++++ Lesetext

Die 5 häufigsten Kalkulationsverfahren der Lieferanten

Die Preis- und Kostenanalytik zählt zum großen Einmaleins im Einkauf. Sie ist ein unverzichtbares Praxiswerkzeug, um die Einkaufskosten und die Einkaufsleistung zu steigern. Zusätzlich hilft sie, Preisverhandlungen mit wichtigen Lieferanten offensiver und erfolgreicher zu führen. Damit die Preis- und Kostenanalyse erfolgreich in der Praxis angewendet werden kann, muss eine wichtige Voraussetzung erfüllt sein: Der Einkäufer benötigt umfassende betriebswirtschaftliche und kostenrechnerische Kenntnisse.

 

Kalkulation der Lieferanten: 1. Die einstufige Divisionskalkulation

Es ist das einfachste Verfahren, um die Gesamtkosten eines Betriebes auf die einzelnen Leistungseinheiten (z. B. Aufträge oder Stück) zu verteilen.

Kalkulationsbeispiel:

1.589.400 € : 750.000 Stück = 2,12 € produzierte Menge pro Periode  =  750.000 Stück Gesamtkosten pro Periode  = 1.589.400 €

Wichtig: Die reine Divisionskalkulation kann nur von Firmen angewendet werden, die ein Produkt oder einige wenige Produkte in Massen herstellen. Weitere Voraussetzungen für die Anwendung sind eine geringe Fertigungstiefe und geringe Kosten- und Bestandsveränderungen.

++++++++
++++ Quellenmaterial

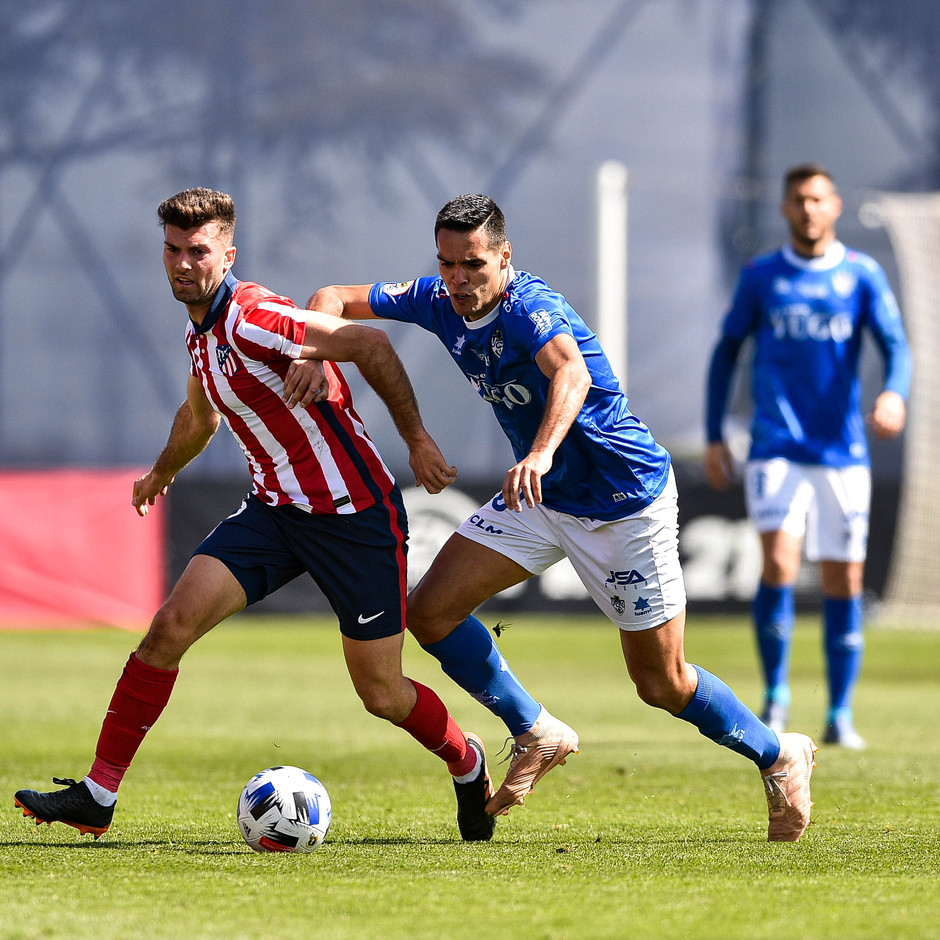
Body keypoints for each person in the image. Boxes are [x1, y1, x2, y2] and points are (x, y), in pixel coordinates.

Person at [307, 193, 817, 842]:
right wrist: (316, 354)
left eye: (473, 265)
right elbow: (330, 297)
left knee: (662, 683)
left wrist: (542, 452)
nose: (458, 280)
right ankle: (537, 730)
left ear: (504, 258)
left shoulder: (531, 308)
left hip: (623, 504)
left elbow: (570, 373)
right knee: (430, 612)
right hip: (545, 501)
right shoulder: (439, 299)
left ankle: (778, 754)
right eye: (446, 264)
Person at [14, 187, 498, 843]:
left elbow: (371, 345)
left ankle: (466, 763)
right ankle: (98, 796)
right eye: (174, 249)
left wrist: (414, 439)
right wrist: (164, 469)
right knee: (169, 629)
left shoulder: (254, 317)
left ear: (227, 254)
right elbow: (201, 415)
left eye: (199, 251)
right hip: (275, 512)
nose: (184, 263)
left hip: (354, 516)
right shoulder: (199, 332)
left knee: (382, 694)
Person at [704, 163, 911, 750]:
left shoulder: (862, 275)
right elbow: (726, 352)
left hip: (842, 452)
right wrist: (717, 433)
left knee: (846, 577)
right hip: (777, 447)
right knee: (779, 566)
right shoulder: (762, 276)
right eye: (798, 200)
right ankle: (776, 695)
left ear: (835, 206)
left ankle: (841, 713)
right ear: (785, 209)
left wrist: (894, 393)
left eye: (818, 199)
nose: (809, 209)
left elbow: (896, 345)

++++++++
++++ Quellenmaterial

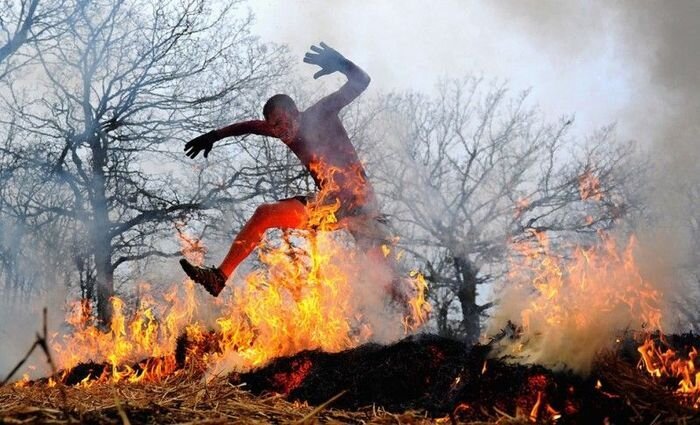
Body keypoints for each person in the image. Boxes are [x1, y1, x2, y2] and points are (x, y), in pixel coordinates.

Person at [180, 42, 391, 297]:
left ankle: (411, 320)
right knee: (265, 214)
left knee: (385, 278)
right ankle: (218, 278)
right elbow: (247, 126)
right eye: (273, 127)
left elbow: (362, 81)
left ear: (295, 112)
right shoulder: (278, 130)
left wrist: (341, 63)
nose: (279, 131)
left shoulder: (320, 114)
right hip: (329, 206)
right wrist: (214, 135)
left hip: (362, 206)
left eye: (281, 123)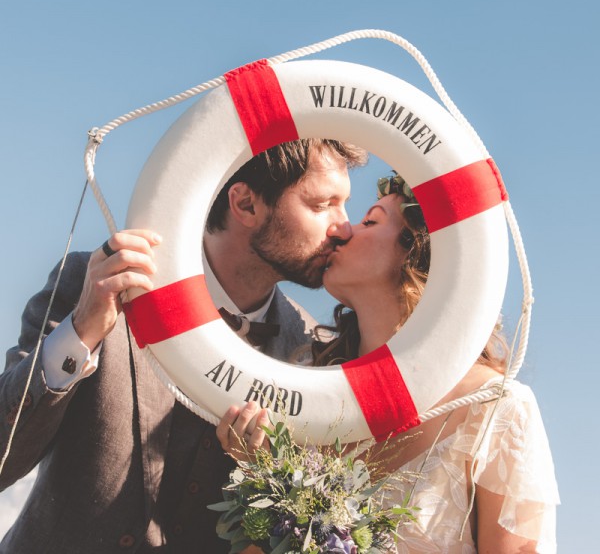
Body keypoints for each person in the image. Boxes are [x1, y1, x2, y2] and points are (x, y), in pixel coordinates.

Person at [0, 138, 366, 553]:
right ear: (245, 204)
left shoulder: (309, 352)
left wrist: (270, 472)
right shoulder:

++++++++

**Ziel der Aufgabe:** Schreiben Sie aus dem Text über Kalkulationsverfahren die Stelle wortgetreu ab, die mit den Worten "Die 5 häufigsten" einsetzt und mit "und kostenrechnerische Kenntnisse." schließt.

**Lösung der Aufgabe:**
Die 5 häufigsten Kalkulationsverfahren der Lieferanten

Die Preis- und Kostenanalytik zählt zum großen Einmaleins im Einkauf. Sie ist ein unverzichtbares Praxiswerkzeug, um die Einkaufskosten und die Einkaufsleistung zu steigern. Zusätzlich hilft sie, Preisverhandlungen mit wichtigen Lieferanten offensiver und erfolgreicher zu führen. Damit die Preis- und Kostenanalyse erfolgreich in der Praxis angewendet werden kann, muss eine wichtige Voraussetzung erfüllt sein: Der Einkäufer benötigt umfassende betriebswirtschaftliche und kostenrechnerische Kenntnisse.